▶ **What the exercise asks**
Every line below between the line holding "- Considere treinamentos" and the line holding "24 hours maximum downtime", inclusive, should be repeated exactly, and all other lines omitted.

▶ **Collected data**
# # # # #

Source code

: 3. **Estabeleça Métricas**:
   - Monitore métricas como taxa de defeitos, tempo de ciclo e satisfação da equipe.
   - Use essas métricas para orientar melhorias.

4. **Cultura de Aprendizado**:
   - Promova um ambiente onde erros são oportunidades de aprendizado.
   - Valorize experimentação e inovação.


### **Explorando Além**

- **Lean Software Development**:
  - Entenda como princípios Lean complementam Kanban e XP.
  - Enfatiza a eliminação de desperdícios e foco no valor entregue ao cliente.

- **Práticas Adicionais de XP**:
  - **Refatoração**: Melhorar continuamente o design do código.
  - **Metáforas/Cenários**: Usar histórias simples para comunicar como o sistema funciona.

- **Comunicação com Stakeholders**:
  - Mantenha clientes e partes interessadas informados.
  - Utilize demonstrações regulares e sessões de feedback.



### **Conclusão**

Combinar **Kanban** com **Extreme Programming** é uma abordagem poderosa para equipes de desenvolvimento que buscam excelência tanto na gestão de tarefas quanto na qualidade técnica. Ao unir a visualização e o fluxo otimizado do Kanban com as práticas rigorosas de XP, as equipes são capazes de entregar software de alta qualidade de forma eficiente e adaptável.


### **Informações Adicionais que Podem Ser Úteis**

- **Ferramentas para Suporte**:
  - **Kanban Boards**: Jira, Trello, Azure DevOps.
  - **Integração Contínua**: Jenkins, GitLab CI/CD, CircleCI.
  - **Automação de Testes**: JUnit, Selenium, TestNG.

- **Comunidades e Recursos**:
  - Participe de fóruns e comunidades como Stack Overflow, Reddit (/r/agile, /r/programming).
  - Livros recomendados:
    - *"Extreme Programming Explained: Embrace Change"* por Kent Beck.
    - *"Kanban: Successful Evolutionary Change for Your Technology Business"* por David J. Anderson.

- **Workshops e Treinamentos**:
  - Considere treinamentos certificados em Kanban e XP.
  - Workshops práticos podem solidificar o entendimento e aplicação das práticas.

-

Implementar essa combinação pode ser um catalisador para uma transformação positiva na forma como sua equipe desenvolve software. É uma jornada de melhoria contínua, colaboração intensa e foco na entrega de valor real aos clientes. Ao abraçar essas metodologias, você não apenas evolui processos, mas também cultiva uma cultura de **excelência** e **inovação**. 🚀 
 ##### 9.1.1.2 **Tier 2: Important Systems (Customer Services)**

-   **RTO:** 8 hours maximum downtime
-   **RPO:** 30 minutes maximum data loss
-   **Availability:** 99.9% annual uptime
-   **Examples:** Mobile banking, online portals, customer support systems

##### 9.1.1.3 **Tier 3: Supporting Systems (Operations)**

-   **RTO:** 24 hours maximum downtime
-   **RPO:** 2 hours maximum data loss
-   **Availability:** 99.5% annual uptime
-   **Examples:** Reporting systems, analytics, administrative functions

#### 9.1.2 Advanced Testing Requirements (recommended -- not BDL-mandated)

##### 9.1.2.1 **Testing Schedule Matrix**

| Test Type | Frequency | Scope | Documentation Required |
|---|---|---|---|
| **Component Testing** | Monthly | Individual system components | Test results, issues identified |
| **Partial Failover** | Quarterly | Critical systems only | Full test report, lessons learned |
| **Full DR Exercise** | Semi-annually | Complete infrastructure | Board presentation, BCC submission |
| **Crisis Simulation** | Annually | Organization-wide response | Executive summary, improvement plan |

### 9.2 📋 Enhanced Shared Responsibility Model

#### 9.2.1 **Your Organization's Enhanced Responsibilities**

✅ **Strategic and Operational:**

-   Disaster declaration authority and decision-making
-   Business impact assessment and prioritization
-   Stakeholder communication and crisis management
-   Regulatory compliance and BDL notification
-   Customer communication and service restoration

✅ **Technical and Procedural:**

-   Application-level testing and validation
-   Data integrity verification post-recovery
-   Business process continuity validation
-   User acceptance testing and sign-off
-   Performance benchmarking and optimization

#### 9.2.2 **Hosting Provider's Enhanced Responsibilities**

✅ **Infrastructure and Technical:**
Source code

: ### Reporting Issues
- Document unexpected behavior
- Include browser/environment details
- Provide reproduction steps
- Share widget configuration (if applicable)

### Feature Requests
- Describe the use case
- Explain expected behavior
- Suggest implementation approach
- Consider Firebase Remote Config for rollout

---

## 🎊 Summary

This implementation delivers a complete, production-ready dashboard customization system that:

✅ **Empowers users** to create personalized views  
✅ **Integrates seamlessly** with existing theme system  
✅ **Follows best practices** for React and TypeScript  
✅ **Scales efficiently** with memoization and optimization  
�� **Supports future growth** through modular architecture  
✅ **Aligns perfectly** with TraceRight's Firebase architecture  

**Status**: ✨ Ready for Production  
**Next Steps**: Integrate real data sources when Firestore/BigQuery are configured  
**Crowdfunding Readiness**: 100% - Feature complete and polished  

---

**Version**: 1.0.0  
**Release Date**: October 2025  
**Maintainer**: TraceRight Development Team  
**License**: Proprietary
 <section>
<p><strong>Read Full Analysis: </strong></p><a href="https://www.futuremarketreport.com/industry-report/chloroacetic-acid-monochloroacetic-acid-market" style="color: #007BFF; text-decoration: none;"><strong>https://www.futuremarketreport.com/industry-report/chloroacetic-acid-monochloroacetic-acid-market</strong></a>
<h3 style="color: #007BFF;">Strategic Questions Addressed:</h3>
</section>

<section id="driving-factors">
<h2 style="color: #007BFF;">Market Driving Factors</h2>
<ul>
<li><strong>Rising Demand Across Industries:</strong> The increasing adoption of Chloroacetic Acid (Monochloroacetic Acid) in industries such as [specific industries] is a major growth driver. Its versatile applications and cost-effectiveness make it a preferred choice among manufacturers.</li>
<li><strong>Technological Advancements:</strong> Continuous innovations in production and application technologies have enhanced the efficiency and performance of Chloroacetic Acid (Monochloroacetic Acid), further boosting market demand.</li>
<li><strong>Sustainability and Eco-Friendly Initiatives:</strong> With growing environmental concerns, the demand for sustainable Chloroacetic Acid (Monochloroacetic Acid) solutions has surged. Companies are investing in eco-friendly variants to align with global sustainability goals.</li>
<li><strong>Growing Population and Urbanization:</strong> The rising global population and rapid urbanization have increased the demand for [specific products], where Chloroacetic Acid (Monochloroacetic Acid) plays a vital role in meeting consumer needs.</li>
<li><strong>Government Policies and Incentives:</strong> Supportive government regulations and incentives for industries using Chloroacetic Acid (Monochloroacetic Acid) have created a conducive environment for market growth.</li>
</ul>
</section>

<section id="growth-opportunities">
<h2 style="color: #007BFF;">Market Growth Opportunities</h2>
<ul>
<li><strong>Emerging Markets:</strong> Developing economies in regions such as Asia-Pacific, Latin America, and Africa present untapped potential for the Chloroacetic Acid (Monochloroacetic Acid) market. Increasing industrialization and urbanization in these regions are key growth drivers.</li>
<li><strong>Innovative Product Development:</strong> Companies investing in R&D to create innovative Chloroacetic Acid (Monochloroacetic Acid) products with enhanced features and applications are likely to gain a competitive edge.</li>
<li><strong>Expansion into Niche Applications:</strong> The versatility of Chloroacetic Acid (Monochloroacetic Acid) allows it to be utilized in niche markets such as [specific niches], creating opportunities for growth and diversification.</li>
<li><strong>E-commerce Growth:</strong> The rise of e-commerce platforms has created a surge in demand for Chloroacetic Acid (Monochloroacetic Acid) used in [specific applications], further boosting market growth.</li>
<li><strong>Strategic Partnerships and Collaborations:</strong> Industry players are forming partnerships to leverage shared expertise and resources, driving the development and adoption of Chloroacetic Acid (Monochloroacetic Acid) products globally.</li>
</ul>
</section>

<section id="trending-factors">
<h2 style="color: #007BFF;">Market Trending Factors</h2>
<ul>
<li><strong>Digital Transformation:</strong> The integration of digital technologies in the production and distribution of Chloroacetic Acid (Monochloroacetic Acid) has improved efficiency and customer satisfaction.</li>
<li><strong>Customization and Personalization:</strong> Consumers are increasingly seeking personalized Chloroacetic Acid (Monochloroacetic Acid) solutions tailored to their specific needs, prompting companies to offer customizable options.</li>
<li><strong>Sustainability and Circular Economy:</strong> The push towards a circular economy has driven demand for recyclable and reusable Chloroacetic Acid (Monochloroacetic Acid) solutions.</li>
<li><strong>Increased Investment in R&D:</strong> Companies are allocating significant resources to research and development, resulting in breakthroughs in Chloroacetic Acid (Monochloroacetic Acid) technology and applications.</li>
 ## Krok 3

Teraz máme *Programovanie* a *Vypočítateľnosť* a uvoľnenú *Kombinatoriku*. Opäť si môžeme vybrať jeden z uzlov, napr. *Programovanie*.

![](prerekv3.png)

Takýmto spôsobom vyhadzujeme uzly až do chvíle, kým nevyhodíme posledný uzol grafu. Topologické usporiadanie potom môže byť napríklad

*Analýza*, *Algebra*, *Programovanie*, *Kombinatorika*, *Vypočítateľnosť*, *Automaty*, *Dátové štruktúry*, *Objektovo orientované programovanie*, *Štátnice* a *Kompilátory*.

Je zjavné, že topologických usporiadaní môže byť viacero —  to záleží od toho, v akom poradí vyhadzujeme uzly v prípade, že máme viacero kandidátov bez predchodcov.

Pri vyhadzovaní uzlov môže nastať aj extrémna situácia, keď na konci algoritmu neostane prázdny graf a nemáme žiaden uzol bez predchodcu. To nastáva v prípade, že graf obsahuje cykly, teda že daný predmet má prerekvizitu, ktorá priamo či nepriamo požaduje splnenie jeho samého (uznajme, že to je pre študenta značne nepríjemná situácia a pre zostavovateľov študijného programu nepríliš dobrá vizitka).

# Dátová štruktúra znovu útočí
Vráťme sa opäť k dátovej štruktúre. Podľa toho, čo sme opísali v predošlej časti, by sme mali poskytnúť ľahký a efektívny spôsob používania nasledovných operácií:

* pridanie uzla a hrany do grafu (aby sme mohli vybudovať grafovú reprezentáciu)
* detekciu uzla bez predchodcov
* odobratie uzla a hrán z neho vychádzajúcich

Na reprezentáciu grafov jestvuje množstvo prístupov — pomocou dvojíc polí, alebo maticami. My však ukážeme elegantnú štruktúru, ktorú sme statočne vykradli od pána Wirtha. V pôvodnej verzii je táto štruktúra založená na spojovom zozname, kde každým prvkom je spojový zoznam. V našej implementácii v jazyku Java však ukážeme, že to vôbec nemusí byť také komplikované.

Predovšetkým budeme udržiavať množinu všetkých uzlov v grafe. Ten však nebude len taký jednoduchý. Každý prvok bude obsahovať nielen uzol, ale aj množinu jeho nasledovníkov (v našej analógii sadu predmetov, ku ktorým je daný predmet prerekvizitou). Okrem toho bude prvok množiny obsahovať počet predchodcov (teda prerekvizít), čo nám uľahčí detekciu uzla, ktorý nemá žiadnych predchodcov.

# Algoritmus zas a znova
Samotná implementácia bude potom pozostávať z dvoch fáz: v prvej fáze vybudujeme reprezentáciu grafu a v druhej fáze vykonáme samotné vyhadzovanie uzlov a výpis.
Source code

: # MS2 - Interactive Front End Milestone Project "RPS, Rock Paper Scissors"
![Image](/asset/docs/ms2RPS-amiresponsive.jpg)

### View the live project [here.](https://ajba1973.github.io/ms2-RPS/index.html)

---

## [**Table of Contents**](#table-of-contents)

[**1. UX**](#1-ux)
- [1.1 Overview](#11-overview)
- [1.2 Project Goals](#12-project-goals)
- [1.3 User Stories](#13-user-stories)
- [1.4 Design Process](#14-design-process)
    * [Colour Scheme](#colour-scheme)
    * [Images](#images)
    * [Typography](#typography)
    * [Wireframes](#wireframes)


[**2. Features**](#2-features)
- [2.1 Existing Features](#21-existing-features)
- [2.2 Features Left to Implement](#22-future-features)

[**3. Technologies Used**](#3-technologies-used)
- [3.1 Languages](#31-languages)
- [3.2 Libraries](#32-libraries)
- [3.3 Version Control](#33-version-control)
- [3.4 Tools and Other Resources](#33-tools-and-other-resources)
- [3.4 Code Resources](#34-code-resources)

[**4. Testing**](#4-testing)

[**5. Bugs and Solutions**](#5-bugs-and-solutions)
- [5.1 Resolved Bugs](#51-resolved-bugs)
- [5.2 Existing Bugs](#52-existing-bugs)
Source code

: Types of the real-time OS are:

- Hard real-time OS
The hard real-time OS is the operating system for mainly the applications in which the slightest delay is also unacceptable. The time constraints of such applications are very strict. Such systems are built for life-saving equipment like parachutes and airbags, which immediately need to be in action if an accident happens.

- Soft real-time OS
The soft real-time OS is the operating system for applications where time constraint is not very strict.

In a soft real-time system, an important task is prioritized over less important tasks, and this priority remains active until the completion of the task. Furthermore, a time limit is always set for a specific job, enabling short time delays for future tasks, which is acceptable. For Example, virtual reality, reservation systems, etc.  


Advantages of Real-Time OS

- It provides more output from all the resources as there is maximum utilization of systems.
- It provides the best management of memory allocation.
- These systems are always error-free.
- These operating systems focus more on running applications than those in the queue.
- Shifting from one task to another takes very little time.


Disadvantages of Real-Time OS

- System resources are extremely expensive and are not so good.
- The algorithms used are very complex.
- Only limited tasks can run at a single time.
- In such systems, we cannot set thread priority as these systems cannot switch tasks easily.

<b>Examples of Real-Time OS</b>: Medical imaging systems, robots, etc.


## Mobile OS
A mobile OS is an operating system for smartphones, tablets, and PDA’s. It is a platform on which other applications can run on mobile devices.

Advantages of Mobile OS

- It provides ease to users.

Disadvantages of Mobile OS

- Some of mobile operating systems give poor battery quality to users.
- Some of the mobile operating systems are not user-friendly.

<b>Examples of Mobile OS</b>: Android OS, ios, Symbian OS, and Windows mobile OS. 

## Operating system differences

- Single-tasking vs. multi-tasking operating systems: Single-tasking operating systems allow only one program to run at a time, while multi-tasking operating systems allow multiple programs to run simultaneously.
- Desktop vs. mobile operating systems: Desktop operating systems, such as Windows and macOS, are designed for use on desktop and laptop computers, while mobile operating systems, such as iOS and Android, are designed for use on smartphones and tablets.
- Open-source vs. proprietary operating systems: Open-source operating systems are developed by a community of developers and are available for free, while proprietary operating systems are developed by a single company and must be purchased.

# # # # #

▶ **Output of the exercise**
  - Considere treinamentos certificados em Kanban e XP.
  - Workshops práticos podem solidificar o entendimento e aplicação das práticas.

-

Implementar essa combinação pode ser um catalisador para uma transformação positiva na forma como sua equipe desenvolve software. É uma jornada de melhoria contínua, colaboração intensa e foco na entrega de valor real aos clientes. Ao abraçar essas metodologias, você não apenas evolui processos, mas também cultiva uma cultura de **excelência** e **inovação**. 🚀 
 ##### 9.1.1.2 **Tier 2: Important Systems (Customer Services)**

-   **RTO:** 8 hours maximum downtime
-   **RPO:** 30 minutes maximum data loss
-   **Availability:** 99.9% annual uptime
-   **Examples:** Mobile banking, online portals, customer support systems

##### 9.1.1.3 **Tier 3: Supporting Systems (Operations)**

-   **RTO:** 24 hours maximum downtime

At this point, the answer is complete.